## [Problem requirements]
From the first line of the records below, transcribe each line exactly up to and including the one with "ALDOMET (methyldopa, MSD)"; pictures stay out.

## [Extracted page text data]
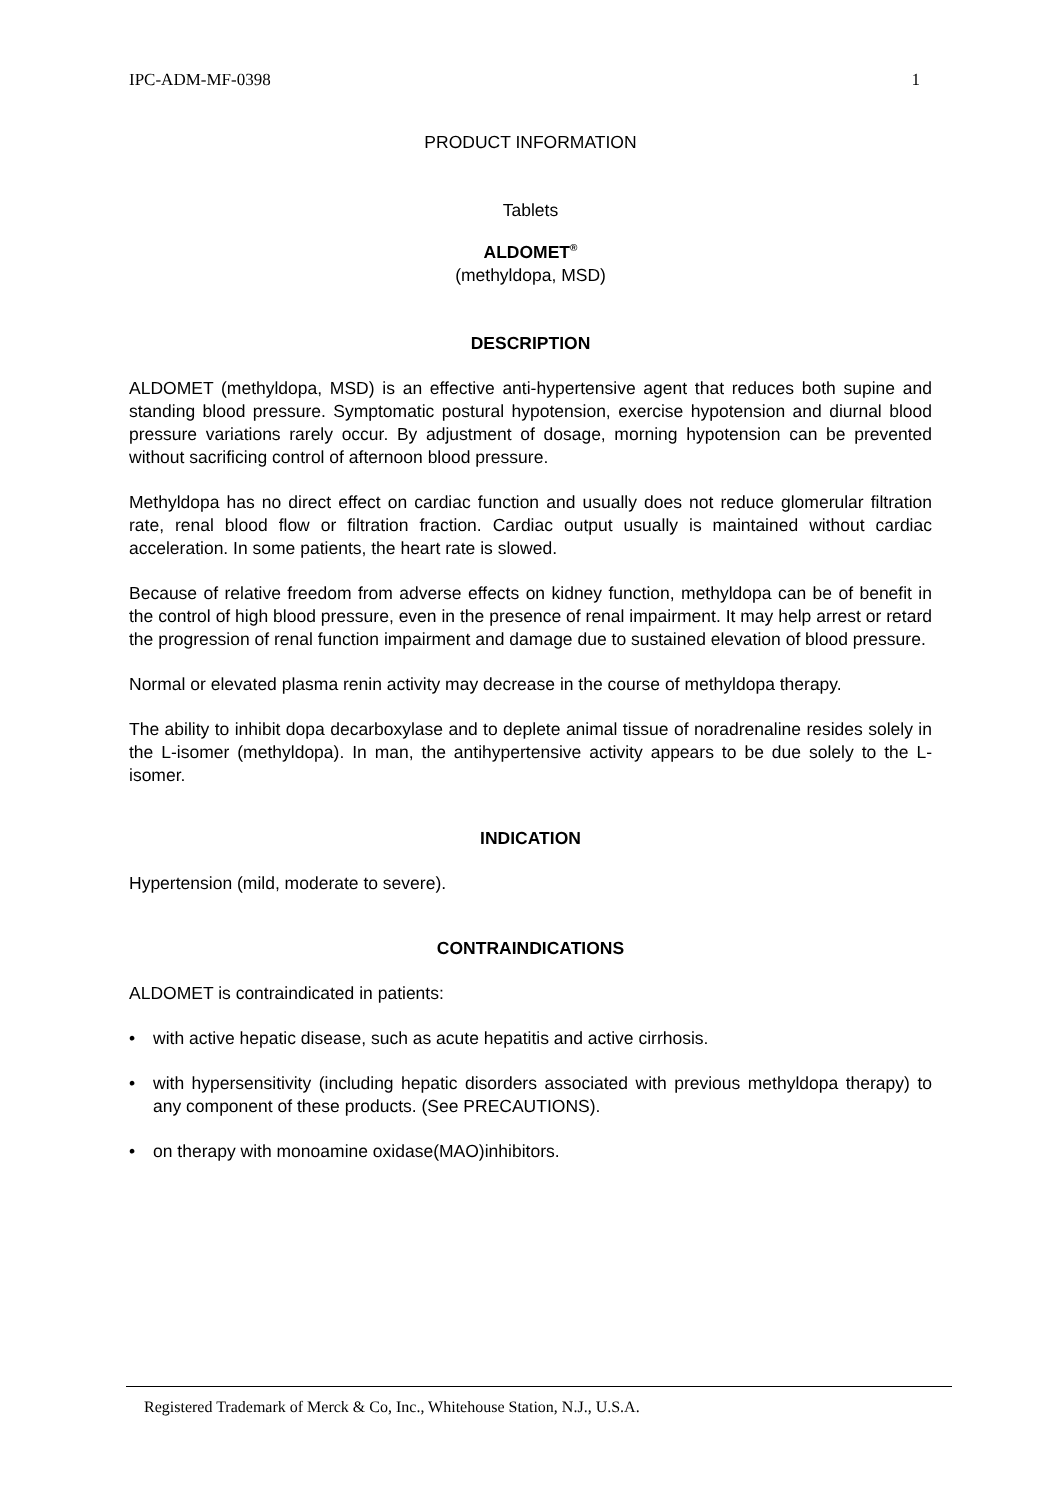IPC-ADM-MF-0398 1
PRODUCT INFORMATION
Tablets
ALDOMET<sup>®</sup>
(methyldopa, MSD)
DESCRIPTION
ALDOMET (methyldopa, MSD) is an effective anti-hypertensive agent that reduces both supine and standing blood pressure. Symptomatic postural hypotension, exercise hypotension and diurnal blood pressure variations rarely occur. By adjustment of dosage, morning hypotension can be prevented without sacrificing control of afternoon blood pressure.
Methyldopa has no direct effect on cardiac function and usually does not reduce glomerular filtration rate, renal blood flow or filtration fraction. Cardiac output usually is maintained without cardiac acceleration. In some patients, the heart rate is slowed.
Because of relative freedom from adverse effects on kidney function, methyldopa can be of benefit in the control of high blood pressure, even in the presence of renal impairment. It may help arrest or retard the progression of renal function impairment and damage due to sustained elevation of blood pressure.
Normal or elevated plasma renin activity may decrease in the course of methyldopa therapy.
The ability to inhibit dopa decarboxylase and to deplete animal tissue of noradrenaline resides solely in the L-isomer (methyldopa). In man, the antihypertensive activity appears to be due solely to the L-isomer.
INDICATION
Hypertension (mild, moderate to severe).
CONTRAINDICATIONS
ALDOMET is contraindicated in patients:
• with active hepatic disease, such as acute hepatitis and active cirrhosis.
• with hypersensitivity (including hepatic disorders associated with previous methyldopa therapy) to any component of these products. (See PRECAUTIONS).
• on therapy with monoamine oxidase(MAO)inhibitors.
Registered Trademark of Merck & Co, Inc., Whitehouse Station, N.J., U.S.A.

## [Answer]
IPC-ADM-MF-0398 1
PRODUCT INFORMATION
Tablets
ALDOMET<sup>®</sup>
(methyldopa, MSD)
DESCRIPTION
ALDOMET (methyldopa, MSD) is an effective anti-hypertensive agent that reduces both supine and standing blood pressure. Symptomatic postural hypotension, exercise hypotension and diurnal blood pressure variations rarely occur. By adjustment of dosage, morning hypotension can be prevented without sacrificing control of afternoon blood pressure.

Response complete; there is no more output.